Na enig studeerwerk besloot ik dan maar de trein naar Woerden te nemen, van Woerden de trein naar Amsterdam en van daar die naar Zandvoort. Keulen en Aken natuurlijk, maar om 10 voor 4 stapte ik in Zandvoort op mijn fietsje. De vogel was intussen geruime tijd zoek geweest, teruggevonden en hoog naar zuidoost gevlogen. Misschien achter het bos weer geland, maar misschien ook niet. Een hachelijke onderneming dus, maar wat voor keus had ik? In de Amsterdamse waterleidingduinen ben je vanaf Zandvoort zo en dat is eigenlijk op zich al mooi zat: avondwandeling door de Amsterdamse waterleidingduinen. Door het buitenduin (zingende graspiepers) en door het middenduin (zingende boompiepers). Duinprairies, verspreide struwelen, dichte bossen, kanalen. En volop voor een scharrelaar bijzonder geschikte locaties. Speld in een hooiberg. Boomleeuwerik, blauwborst, kort wielewaal, nachtegaal en een mooie man grauwe klauwier. Maar geen scharrelaar. Zowat twee uur gestaan op de plek waar de vogel vanmorgen ontdekt en later weer teruggevonden is. Boomvalk, koekoek, boomleeuwerik (mooi in een nabij boompje), maar geen scharrelaar. Al zowat drie uur op zoek, nul resultaat. Verder een leuke middag natuurlijk, maar het geloof raakte op.

Met de telescoop weer ingepakt op weg naar de uitgang gebeuren er bijna gelijktijdig twee dingen: verderop op een duintje zie ik Pieter van Veelen door een telescoop staan turen, en uit mijn mobieltje klinkt weer de roodmus. Pieter van Veelen: ‘Ik zie hem nu zitten!’ Right time, right place; neus in de boter: soms zit het mee. Even later sta ik naast Pieter en zie heel ver weg net onder de top van een markant, gekuifd bosje een blauw propje: scharrelaar! We wachten nog even tot wat meer mensen zich hier verzameld hebben en gaan dan wat dichterbij. Dat kan voorlopig nog veilig. Na enkele goede waarnemingen onderweg waarbij we de vogel onder andere prachtig zien vliegen, staan we uiteindelijk op een hoog duin op een wederzijds acceptabele afstand te kijken naar een schitterende scharrelaar die rustig en open en bloot in de bosrand tegenover zit. Een prachtig besluit van deze enerverende dag. De wandeling terug naar de fiets door het avondstille duin waarin steeds meer damherten zich bloot geven, is daarna een feestelijke gebeurtenis.


14 juni 2015

maandag 1 juni 2015

Mening

Meestal doe ik niet zo aan meningen in het openbaar, want meestal vind ik dat ik of te weinig weet voor een mening, of teveel.

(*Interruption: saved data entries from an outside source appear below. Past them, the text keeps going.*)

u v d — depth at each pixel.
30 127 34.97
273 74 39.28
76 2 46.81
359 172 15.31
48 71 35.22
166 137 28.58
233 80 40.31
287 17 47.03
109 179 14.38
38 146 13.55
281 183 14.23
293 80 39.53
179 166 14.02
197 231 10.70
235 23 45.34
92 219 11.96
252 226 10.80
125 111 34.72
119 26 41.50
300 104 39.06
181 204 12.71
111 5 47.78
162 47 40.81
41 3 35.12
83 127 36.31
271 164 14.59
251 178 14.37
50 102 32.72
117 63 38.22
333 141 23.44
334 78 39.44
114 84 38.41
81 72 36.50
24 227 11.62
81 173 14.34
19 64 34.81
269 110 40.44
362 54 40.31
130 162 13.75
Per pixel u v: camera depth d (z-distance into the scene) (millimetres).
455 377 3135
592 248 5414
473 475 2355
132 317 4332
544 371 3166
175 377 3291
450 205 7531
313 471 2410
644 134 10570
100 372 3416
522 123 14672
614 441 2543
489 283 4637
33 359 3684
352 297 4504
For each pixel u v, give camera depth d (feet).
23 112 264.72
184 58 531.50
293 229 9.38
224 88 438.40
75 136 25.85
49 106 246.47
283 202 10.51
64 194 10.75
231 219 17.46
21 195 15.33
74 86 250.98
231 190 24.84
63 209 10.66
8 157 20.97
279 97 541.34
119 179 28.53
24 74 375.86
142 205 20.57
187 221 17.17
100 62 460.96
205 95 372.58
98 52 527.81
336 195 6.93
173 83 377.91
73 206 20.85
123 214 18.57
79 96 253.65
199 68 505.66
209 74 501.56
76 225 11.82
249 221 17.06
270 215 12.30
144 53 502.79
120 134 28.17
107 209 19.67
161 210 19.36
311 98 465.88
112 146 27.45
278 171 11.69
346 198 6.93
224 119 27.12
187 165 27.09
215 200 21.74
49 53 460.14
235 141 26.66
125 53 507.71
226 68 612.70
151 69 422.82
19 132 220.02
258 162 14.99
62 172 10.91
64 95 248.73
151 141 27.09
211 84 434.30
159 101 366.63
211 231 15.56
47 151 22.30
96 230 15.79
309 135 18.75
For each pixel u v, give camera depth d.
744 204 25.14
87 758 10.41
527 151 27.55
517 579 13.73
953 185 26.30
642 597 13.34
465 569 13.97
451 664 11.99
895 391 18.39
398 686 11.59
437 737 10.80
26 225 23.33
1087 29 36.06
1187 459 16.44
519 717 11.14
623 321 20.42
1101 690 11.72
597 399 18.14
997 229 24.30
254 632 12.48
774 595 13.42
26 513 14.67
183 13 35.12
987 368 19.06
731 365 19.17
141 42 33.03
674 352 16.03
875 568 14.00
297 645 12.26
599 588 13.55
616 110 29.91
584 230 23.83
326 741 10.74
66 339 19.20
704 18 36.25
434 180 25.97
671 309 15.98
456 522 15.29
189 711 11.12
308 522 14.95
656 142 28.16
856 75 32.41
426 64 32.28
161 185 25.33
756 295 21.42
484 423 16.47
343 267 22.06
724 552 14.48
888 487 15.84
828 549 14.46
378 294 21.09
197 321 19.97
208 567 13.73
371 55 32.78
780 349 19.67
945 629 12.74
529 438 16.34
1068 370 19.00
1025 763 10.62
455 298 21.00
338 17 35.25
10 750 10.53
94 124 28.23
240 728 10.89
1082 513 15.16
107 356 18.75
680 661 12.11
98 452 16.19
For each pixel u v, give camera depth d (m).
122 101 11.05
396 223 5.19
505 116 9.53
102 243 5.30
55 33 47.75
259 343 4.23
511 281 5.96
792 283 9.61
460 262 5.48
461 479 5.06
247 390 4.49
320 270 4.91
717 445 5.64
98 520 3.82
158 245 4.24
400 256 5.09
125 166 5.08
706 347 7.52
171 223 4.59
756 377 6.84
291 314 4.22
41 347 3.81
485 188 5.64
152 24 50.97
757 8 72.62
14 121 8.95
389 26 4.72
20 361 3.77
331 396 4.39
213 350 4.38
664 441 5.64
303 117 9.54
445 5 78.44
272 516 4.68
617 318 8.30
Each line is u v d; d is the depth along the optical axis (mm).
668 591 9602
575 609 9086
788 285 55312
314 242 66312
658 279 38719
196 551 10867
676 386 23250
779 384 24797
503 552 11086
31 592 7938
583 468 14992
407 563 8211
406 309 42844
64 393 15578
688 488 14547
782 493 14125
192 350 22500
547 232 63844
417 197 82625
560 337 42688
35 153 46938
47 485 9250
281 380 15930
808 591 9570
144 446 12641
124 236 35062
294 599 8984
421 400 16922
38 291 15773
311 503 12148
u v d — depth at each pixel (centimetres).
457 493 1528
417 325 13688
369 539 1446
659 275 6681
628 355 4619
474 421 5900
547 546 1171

Maar nu voor één keer toch maar een mening.
Vandaag met een krappe handvol liefhebbers genoten van een prachtige adulte man kleine vliegenvanger die in alle rust zingend en foeragerend door het bos trok en af en toe opdook op amper tien meter van ons vandaan. Zo een die je maar zelden ziet in Nederland, met fraaie oranjerode keel. Rustig stonden we daar met vier of vijf man te kijken en te wachten tot de vogel weer in de nabijheid zou opduiken. Geen wanklank, de grootste verstoring kwam van een peuter op zijn driewielertje. Een memorabele ervaring die ik me nog heel lang ga herinneren.
Het zal wel aan het regenachtige weer gelegen hebben, vast niet zo geschikt voor mooie foto's, want er is weer heel wat te doen over dit geval. Er zijn mensen voor wie tien meter nog niet dichtbij genoeg is en die het geluid van een zingend mannetje afspelen, om de vogel nog dichterbij te krijgen en nog mooiere foto’s te kunnen maken. Wat ze prima lukt: sommige foto’s die op het net verschijnen, zijn oogverblindend.
Maar het afspelen van zang, ‘tapen’ zoals dat genoemd wordt, leidt ook tot enorme onrust bij het beestje, en zou gemakkelijk kunnen leiden tot verstoring van een (potentieel) broedgeval. Nou is er, zoals het er nu naar uitziet, nog lang geen sprake van een (potentieel) broedgeval, want daarvoor is een vrouwtje nodig en dat is nog in geen velden of wegen te bekennen. Het zal niet voor niets zijn dat de vogel de godganse dag zowat aan één stuk door zit te zingen: wanhopig bezig een vrouwtje kleine vliegenvanger te lokken, naar te vrezen valt vergeefs want vrouwtjes kleine vliegenvanger zijn uitermate dun gezaaid in deze contreien. Maar toch is tapen, het afspelen van de zang om de vogel naar je toe te lokken, tijdens de broedtijd ‘not done’. Het is zelfs verboden.
Deze praktijken hebben dan ook geleid tot grote ergernis en tot hartstochtelijke discussies op internet, en hebben er inmiddels ook toe geleid dat zowel Waarneming.nl als DBA de vogel verborgen hebben. Als altijd bij dit soort gebeurtenissen gaan er ook stemmen op om dit soort gevallen van begin af aan stil te houden en helemaal niet openbaar te maken. Ik ben daar zelf geen voorstander van.
Ik ben erg voor terughoudendheid, wat het verbergen van zeldzame soorten betreft. Als het moet dan moet het, maar zo niet, dan ook maar niet doen. Want als je alles wat de moeite waard is verbergt, ontneem je veel mensen de mogelijkheid om wat meer van de natuur te ervaren dan het alledaagse, creëer je een elite en verlies je rap draagvlak voor natuurbeheer. Want waarom zou je investeren in bijzondere natuur als je daar niets te zien krijgt dat je niet ook in je achtertuin of in het park om de hoek kunt zien? Natuurlijk is dit het andere uiterste, maar het is, zoals Thijs Fijen dat op het forum uitdrukte, een kwestie van ‘balans tussen genieten, sociale controle en belang van de natuur’. De kunst is niet door te slaan, niet naar de ene kant en niet naar de andere. Dat dat af en toe wat minder gelukkig uitpakt, is onvermijdelijk.
Of daarvan hier sprake is, is trouwens nog maar de vraag. Het ziet er niet naar uit dat er een (potentieel) broedgeval is verstoord en de vogel is ook nog geen onherstelbare schade aangedaan, lijkt me.